One of the things Leanne said she remembered about Berlin from her first visit 13 years ago were all the cranes, Berlin is still a city under construction which makes it an intriguing combination of old and new. Alexanderplatz was where our walk began and it feels very new and modern, and is at the base of the Berlin radio tower that served as a point of reference to help us figure out where we were. After the tower, which has a rotating visitor platform and restaurant, we stopped to visit Marx and Engels. Though communism has left Germany, Marx and Engels remain as a reminder and a draw for tourists who clamour to sit in Marx’s’ lap.

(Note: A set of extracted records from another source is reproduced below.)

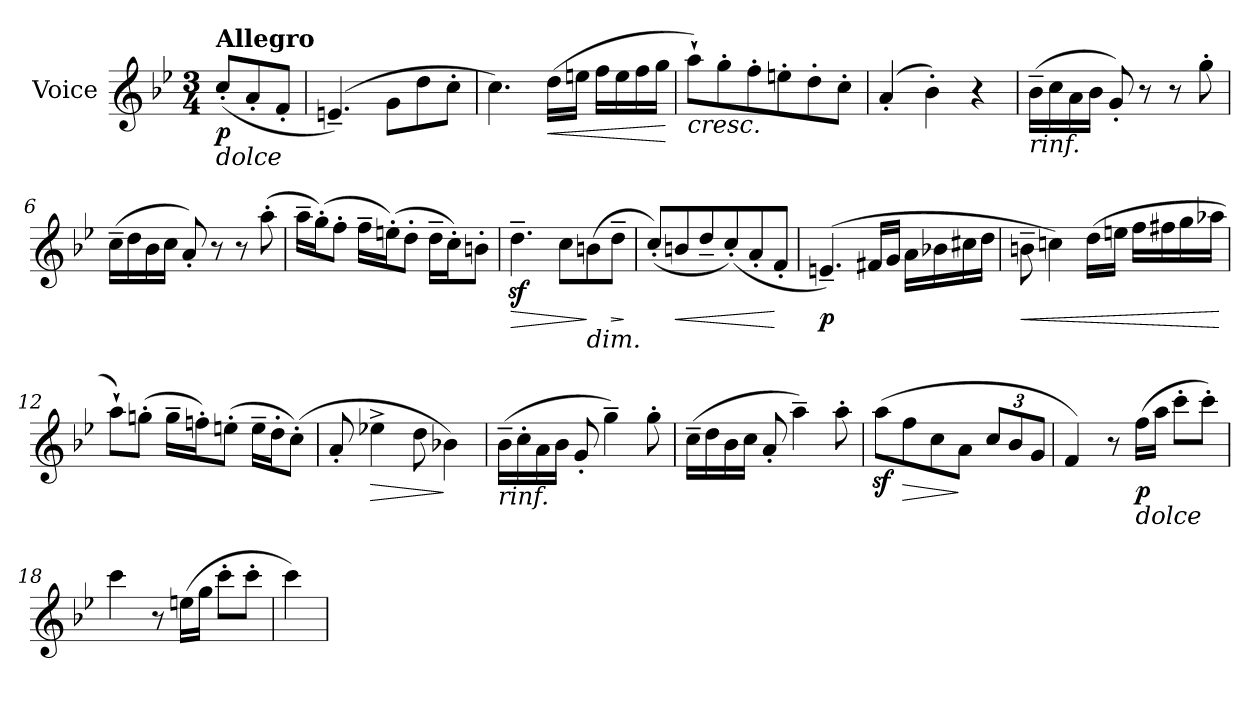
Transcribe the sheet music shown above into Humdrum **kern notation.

**kern	**dynam
*part1	*part1
*staff1	*staff1
*I"Voice	*
*I'V	*
*clefG2	*
*k[b-e-]	*
*B-:	*
*M3/4	*
=	=
!LO:TX:a:B:t=Allegro	!
!LO:TX:b:i:t=dolce	!
!	!LO:DY:b
(<8cc'</L	p
8a'</	.
8f'</J	.
=1	=1
(>4.en~</)	.
8g\L	.
8dd\	.
8cc'>\J	.
=2	=2
4.cc\)	.
!	!LO:HP:b
(>16dd\LL	<
16een\JJ	.
16ff\LL	.
16ee\	.
16ff\	.
16gg\JJ	.
.	[
=3	=3
!LO:TX:b:i:t=cresc.	!
8aa`>\L)	.
8gg'>\	.
8ff'>\	.
8een'>\	.
8dd'>\	.
8cc'>\J	.
=4	=4
(>4a'</	.
4b-'>\)	.
4r	.
=5	=5
!LO:TX:b:i:t=rinf.	!
(>16b-~>\LL	.
16cc\	.
16a\	.
16b-\JJ	.
8g'</)	.
8r	.
8r	.
8gg'>\	.
!!LO:LB:g=z
=6	=6
(>16cc~>\LL	.
16dd\	.
16b-\	.
16cc\JJ	.
8a'</)	.
8r	.
8r	.
(>8aa'>\	.
=7	=7
16aa~>\LL	.
(>16gg'>\J)	.
8ff'>\J	.
16ff~>\LL	.
(>16een'>\J)	.
8dd'>\J	.
16dd~>\LL	.
16cc'>\J)	.
8bn'>\J	.
=8	=8
!	!LO:HP:b
4.ddz<~>\	>
8cc\L	.
!LO:TX:b:i:t=dim.	!
(>8bn\	]
!	!LO:HP:b
8dd~>\J	>
.	]
=9	=9
(<8cc'</L)	.
!	!LO:HP:b
8bn/	<
8dd~</	.
(<8cc'</)	.
8a'</	.
8f'</J	[
=10	=10
!	!LO:DY:b
(>4.en~</)	p
16f#X/LL	.
16g/JJ	.
16a\LL	.
16b-X\	.
16cc#X\	.
16dd\JJ	.
!!LO:LB:g=z
=11	=11
!	!LO:HP:b
8bn~>\	<
4ccn\)	.
(>16dd\LL	.
16een\JJ	.
16ff\LL	.
16ff#X\	.
16gg\	.
16aa-Xi\JJ	.
.	[
=12	=12
8aa`>\L)	.
(>8ggn'>\J	.
16gg~>\LL	.
16ffn'>\J)	.
(>8een'>\J	.
16ee~>\LL	.
16dd'>\J	.
(>8cc'>\J)	.
=13	=13
8a'</	.
!	!LO:HP:b
4ee-X^>\	>
8dd\	.
4b-X\)	]
=14	=14
!LO:TX:b:i:t=rinf.	!
(>16b-~>\LL	.
16cc'>\	.
16a\	.
16b-\JJ	.
8g'</	.
4gg~>\)	.
8gg'>\	.
!!LO:LB:g=z
=15	=15
(>16cc~>\LL	.
16dd\	.
16b-\	.
16cc\JJ	.
8a'</	.
4aa~>\)	.
8aa'>\	.
=16	=16
(>8aaz<\L	.
!	!LO:HP:b
8ff\	>
8cc\	.
8a\J	]
*Xbrackettup	*
12cc/L	.
12b-/	.
12g/J	.
=17	=17
4f/)	.
8r	.
!LO:TX:b:i:t=dolce	!
!	!LO:DY:b
(>16ff\LL	p
16aa\JJ	.
8ccc'>\L	.
8ccc'>\J)	.
=18	=18
4ccc\	.
8r	.
(>16een\LL	.
16gg\JJ	.
8ccc'>\L	.
8ccc'>\J	.
=19	=19
4ccc\)	.
=	=
*-	*-
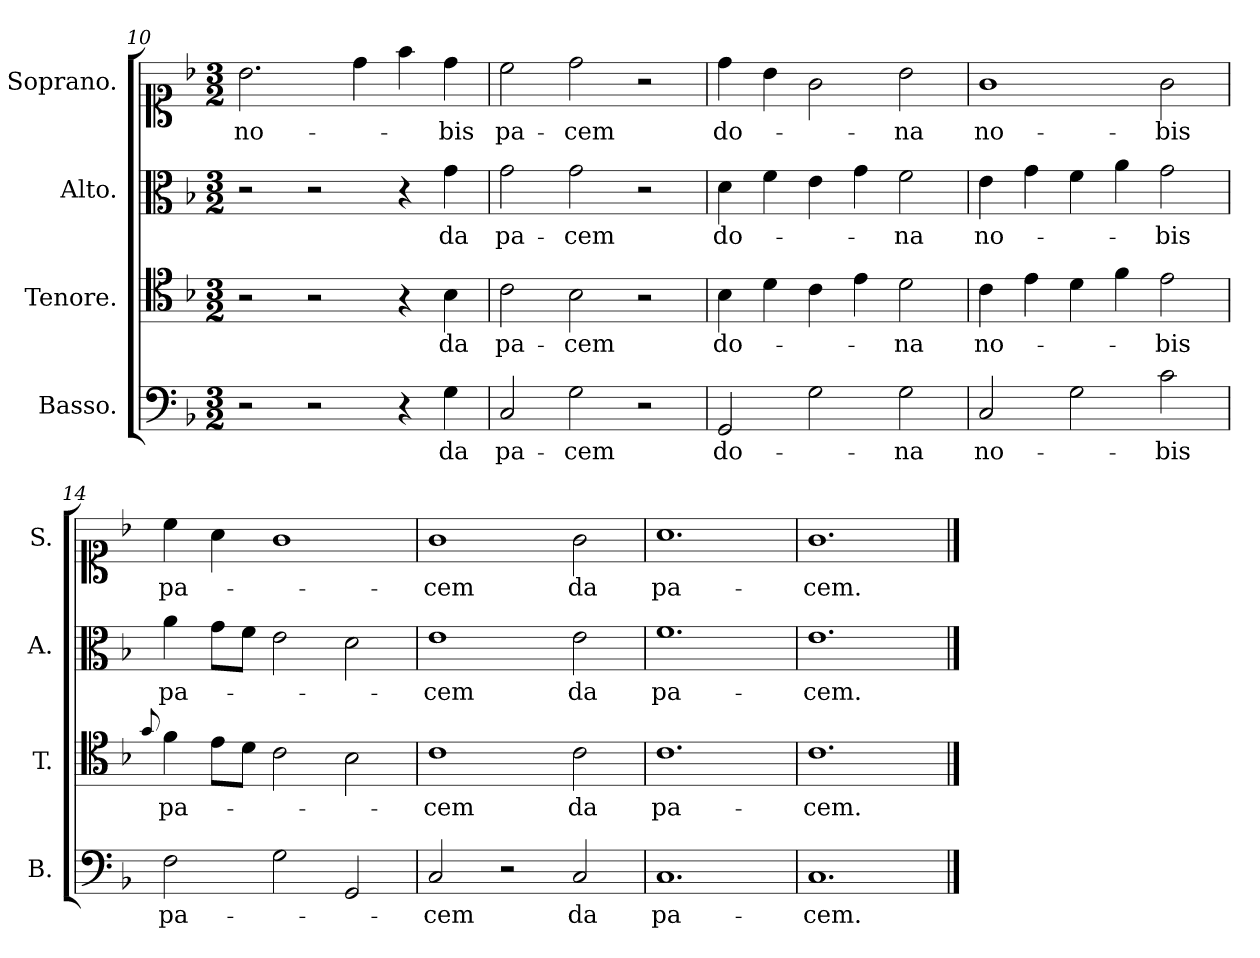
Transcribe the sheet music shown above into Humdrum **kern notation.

**kern	**text	**kern	**text	**kern	**text	**kern	**text
*part4	*part4	*part3	*part3	*part2	*part2	*part1	*part1
*staff4	*staff4	*staff3	*staff3	*staff2	*staff2	*staff1	*staff1
*I"Basso.	*	*I"Tenore.	*	*I"Alto.	*	*I"Soprano.	*
*I'B.	*	*I'T.	*	*I'A.	*	*I'S.	*
*clefF4	*	*clefC4	*	*clefC3	*	*clefC1	*
*k[b-]	*	*k[b-]	*	*k[b-]	*	*k[b-]	*
*M3/2	*	*M3/2	*	*M3/2	*	*M3/2	*
=10	=10	=10	=10	=10	=10	=10	=10
2r	.	2r	.	2r	.	2.b-\	no-
2r	.	2r	.	2r	.	.	.
.	.	.	.	.	.	4dd\	.
4r	.	4r	.	4r	.	4ff\	.
4G\	da	4B-\	da	4g\	da	4dd\	-bis
=11	=11	=11	=11	=11	=11	=11	=11
2C/	pa-	2c\	pa-	2g\	pa-	2cc\	pa-
2G\	-cem	2B-\	-cem	2g\	-cem	2dd\	-cem
2r	.	2r	.	2r	.	2r	.
=12	=12	=12	=12	=12	=12	=12	=12
2GG/	do-	4B-\	do-	4d\	do-	4dd\	do-
.	.	4d\	.	4f\	.	4b-\	.
2G\	.	4c\	.	4e\	.	2g\	.
.	.	4e\	.	4g\	.	.	.
2G\	-na	2d\	-na	2f\	-na	2b-\	-na
=13	=13	=13	=13	=13	=13	=13	=13
2C/	no-	4c\	no-	4e\	no-	1g	no-
.	.	4e\	.	4g\	.	.	.
2G\	.	4d\	.	4f\	.	.	.
.	.	4f\	.	4a\	.	.	.
2c\	-bis	2e\	-bis	2g\	-bis	2g\	-bis
=14	=14	=14	=14	=14	=14	=14	=14
.	.	8qqg/	.	.	.	.	.
2F\	pa-	4f\	pa-	4a\	pa-	4cc\	pa-
.	.	8e\L	.	8g\L	.	4a\	.
.	.	8d\J	.	8f\J	.	.	.
2G\	.	2c\	.	2e\	.	1g	.
2GG/	.	2B-\	.	2d\	.	.	.
=15	=15	=15	=15	=15	=15	=15	=15
2C/	-cem	1c	-cem	1e	-cem	1g	-cem
2r	.	.	.	.	.	.	.
2C/	da	2c\	da	2e\	da	2g\	da
=16	=16	=16	=16	=16	=16	=16	=16
1.C	pa-	1.c	pa-	1.f	pa-	1.a	pa-
=17	=17	=17	=17	=17	=17	=17	=17
1.C	-cem.	1.c	-cem.	1.e	-cem.	1.g	-cem.
==	==	==	==	==	==	==	==
*-	*-	*-	*-	*-	*-	*-	*-
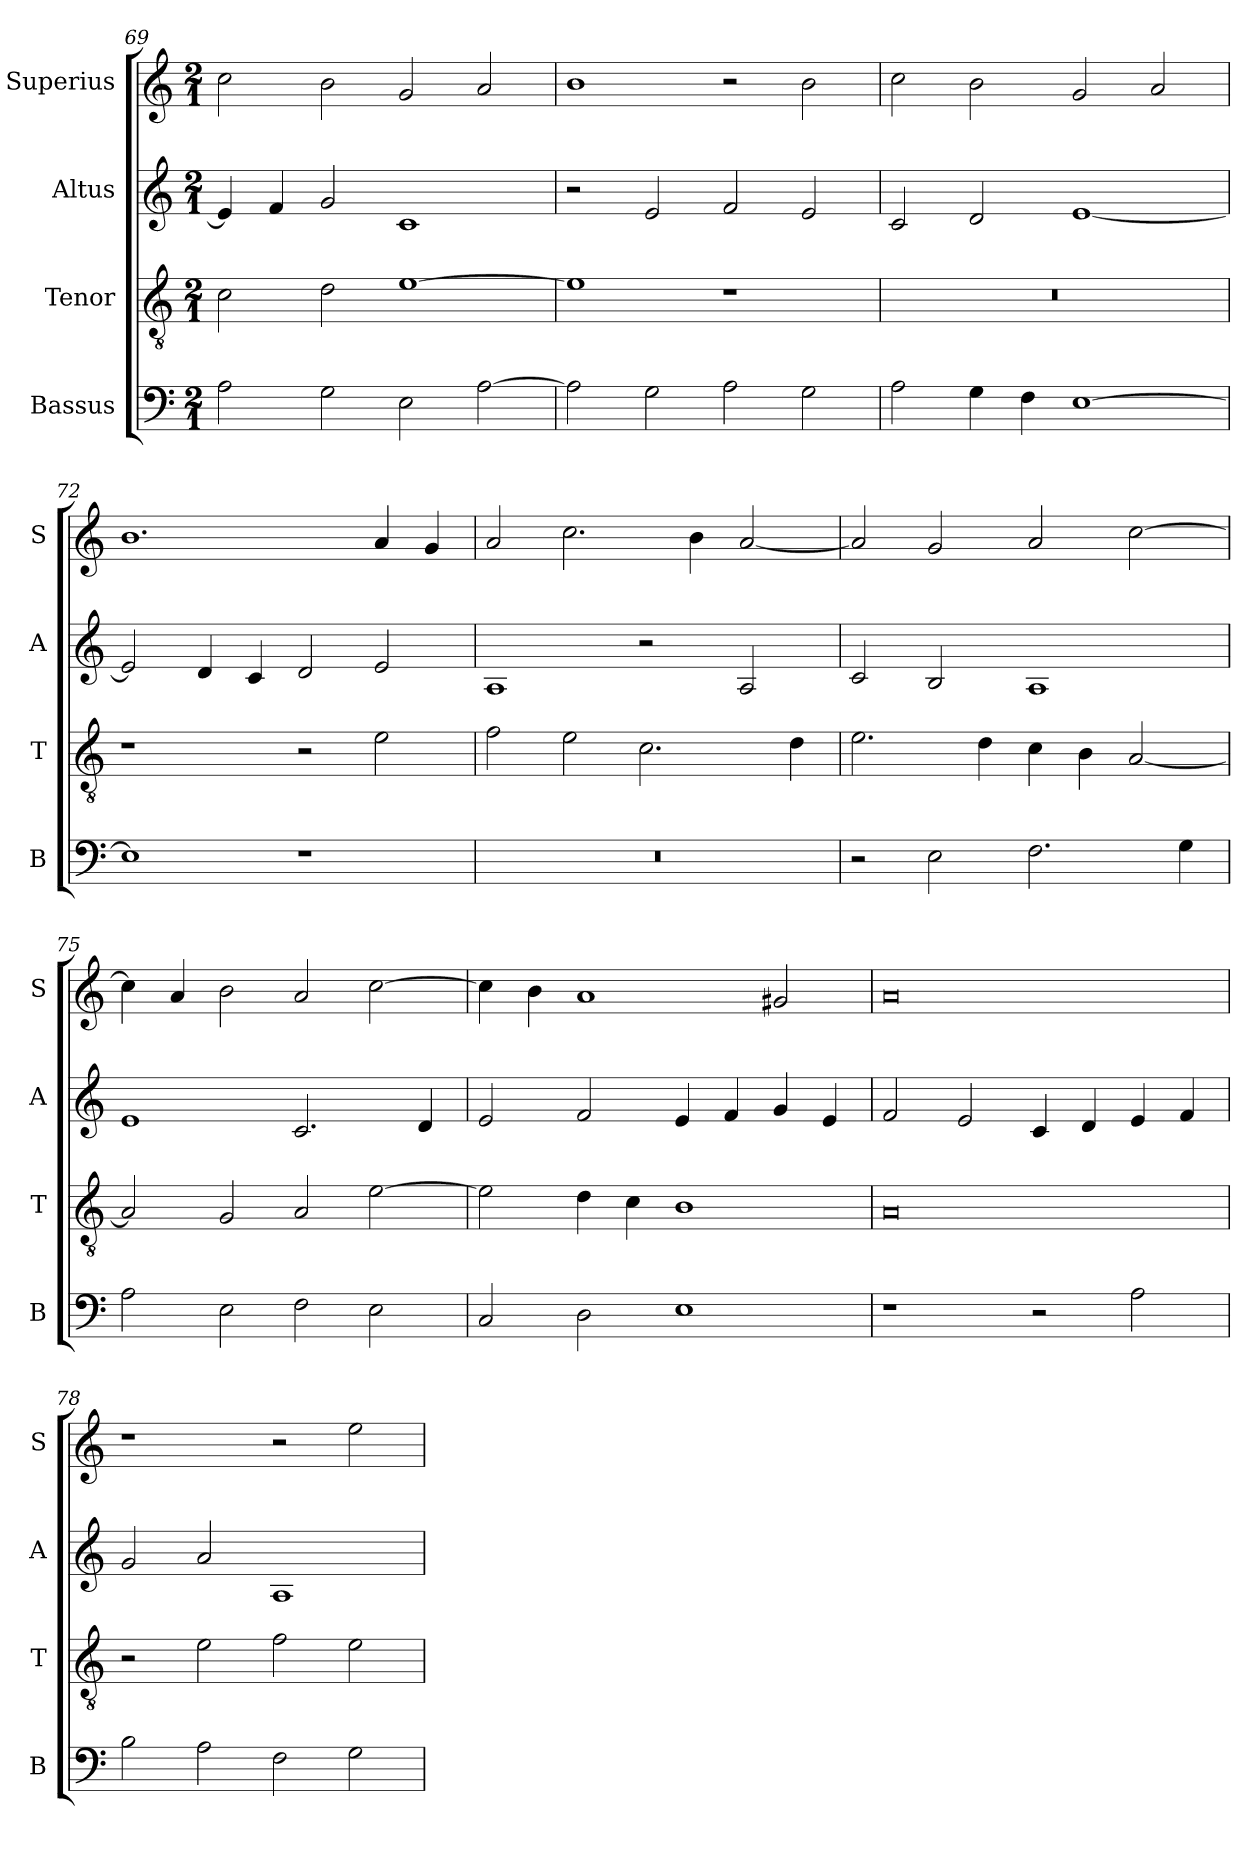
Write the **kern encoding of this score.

**kern	**kern	**kern	**kern
*part4	*part3	*part2	*part1
*staff4	*staff3	*staff2	*staff1
*I"Bassus	*I"Tenor	*I"Altus	*I"Superius
*I'B	*I'T	*I'A	*I'S
*clefF4	*clefGv2	*clefG2	*clefG2
*k[]	*k[]	*k[]	*k[]
*C:	*C:	*C:	*C:
*M2/1	*M2/1	*M2/1	*M2/1
=69	=69	=69	=69
2A	2c	4e]	2cc
.	.	4f	.
2G	2d	2g	2b
2E	[1e	1c	2g
[2A	.	.	2a
=70	=70	=70	=70
2A]	1e]	2r	1b
2G	.	2e	.
2A	1r	2f	2r
2G	.	2e	2b
=71	=71	=71	=71
2A	0r	2c	2cc
4G	.	2d	2b
4F	.	.	.
[1E	.	[1e	2g
.	.	.	2a
=72	=72	=72	=72
1E]	1r	2e]	1.b
.	.	4d	.
.	.	4c	.
1r	2r	2d	.
.	2e	2e	4a
.	.	.	4g
=73	=73	=73	=73
0r	2f	1A	2a
.	2e	.	2.cc
.	2.c	2r	.
.	.	.	4b
.	.	2A	[2a
.	4d	.	.
=74	=74	=74	=74
2r	2.e	2c	2a]
2E	.	2B	2g
.	4d	.	.
2.F	4c	1A	2a
.	4B	.	.
.	[2A	.	[2cc
4G	.	.	.
=75	=75	=75	=75
2A	2A]	1e	4cc]
.	.	.	4a
2E	2G	.	2b
2F	2A	2.c	2a
2E	[2e	.	[2cc
.	.	4d	.
=76	=76	=76	=76
2C	2e]	2e	4cc]
.	.	.	4b
2D	4d	2f	1a
.	4c	.	.
1E	1B	4e	.
.	.	4f	.
.	.	4g	2g#X
.	.	4e	.
=77	=77	=77	=77
1r	0A	2f	0a
.	.	2e	.
2r	.	4c	.
.	.	4d	.
2A	.	4e	.
.	.	4f	.
=78	=78	=78	=78
2B	2r	2g	1r
2A	2e	2a	.
2F	2f	1A	2r
2G	2e	.	2ee
=	=	=	=
*-	*-	*-	*-
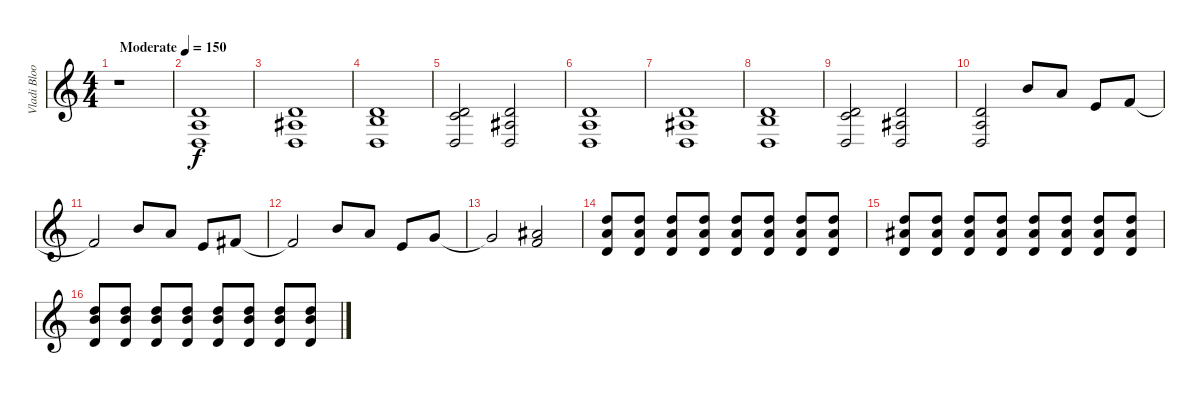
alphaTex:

\track ("Vladi Blooder" "Vladi Bloo") {instrument overdrivenguitar}
\staff {score}
\tuning (E4 B3 G3 D3 A2 D2) {hide}
\ts (4 4)
\tempo (150 "Moderate")
\clef g2
\ks c
r.1{dy f instrument overdrivenguitar} |
(0.4 0.5 0.6).1{bd 240 instrument acousticguitarsteel} |
(0.4 1.5 0.6).1{bd 240} |
(0.4 2.5 0.6).1{bd 240} |
(0.4 3.5 0.6).2{bd 240} (0.4 1.5 0.6).2{bd 240} |
(0.4 0.5 0.6).1{bd 240} |
(0.4 1.5 0.6).1{bd 240} |
(0.4 2.5 0.6).1{bd 240} |
(0.4 3.5 0.6).2{bd 240} (0.4 1.5 0.6).2{bd 240} |
(0.4 0.5 0.6).2{volume 16 instrument overdrivenguitar} 4.3.8 2.3.8 2.4.8 3.4.8 |
3.4{t}.2 4.3.8 2.3.8 2.4.8 4.4.8 |
4.4{t}.2 4.3.8 2.3.8 2.4.8 5.4.8 |
5.4{t}.2 (3.3 3.4).2 |
(3.2 2.3 0.4).8 (3.2 2.3 0.4).8 (3.2 2.3 0.4).8 (3.2 2.3 0.4).8 (3.2 2.3 0.4).8 (3.2 2.3 0.4).8 (3.2 2.3 0.4).8 (3.2 2.3 0.4).8 |
(3.2 3.3 0.4).8 (3.2 3.3 0.4).8 (3.2 3.3 0.4).8 (3.2 3.3 0.4).8 (3.2 3.3 0.4).8 (3.2 3.3 0.4).8 (3.2 3.3 0.4).8 (3.2 3.3 0.4).8 |
(3.2 4.3 0.4).8 (3.2 4.3 0.4).8 (3.2 4.3 0.4).8 (3.2 4.3 0.4).8 (3.2 4.3 0.4).8 (3.2 4.3 0.4).8 (3.2 4.3 0.4).8 (3.2 4.3 0.4).8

Further down the street we came to the Brandenburg gate, I’ll let Wikipedia do the work: The Brandenburg Gate (German: Brandenburger Tor) is a former city gate, rebuilt in the late 18th century as a neoclassical triumphal arch, and now one of the most well-known landmarks of Germany

As the tour progressed I became appreciative of the fact that we were seeing it all at night, different lighting makes for a different experience and a night viewing felt right, especially as we came to the Holocaust Memorial. The Memorial to the Murdered Jews of Europe is a 4.7acre expanse of concrete slabs arranged on a sloping field, the shadows at night gave it a haunted feel and there was something very powerful in the simplicity, perhaps owing to the scope of the field.


Beyond the walking tour we also toured around a lot looking for soccer games, they never seemed to be where they were supposed to be. Owing to the fact that we were the largest group of non-players, being two parents and a younger brother, we were assigned to the public transit team for the games on Saturday and Sunday. This was okay as we got to see parts of the city we wouldn’t otherwise have seen and there is something about the Berlin trains that made me feel like I was in a movie. Each time I saw one I got the feeling that I was in a futuristic story, one where peace is new and people are wildly expressing themselves in their new found freedom, and the city is under constant rebuilding. Perhaps such a movie was made and filmed in Berlin and I just don’t remember the name, maybe it is a combination of different stories, or maybe it is the mix of new and old, the abandoned buildings with smashed windows, the ultramodern seemingly constructed of glass, and the cranes; whatever it was it gave me the feeling that I was in a story that was not my own. Maybe it was the tricksters.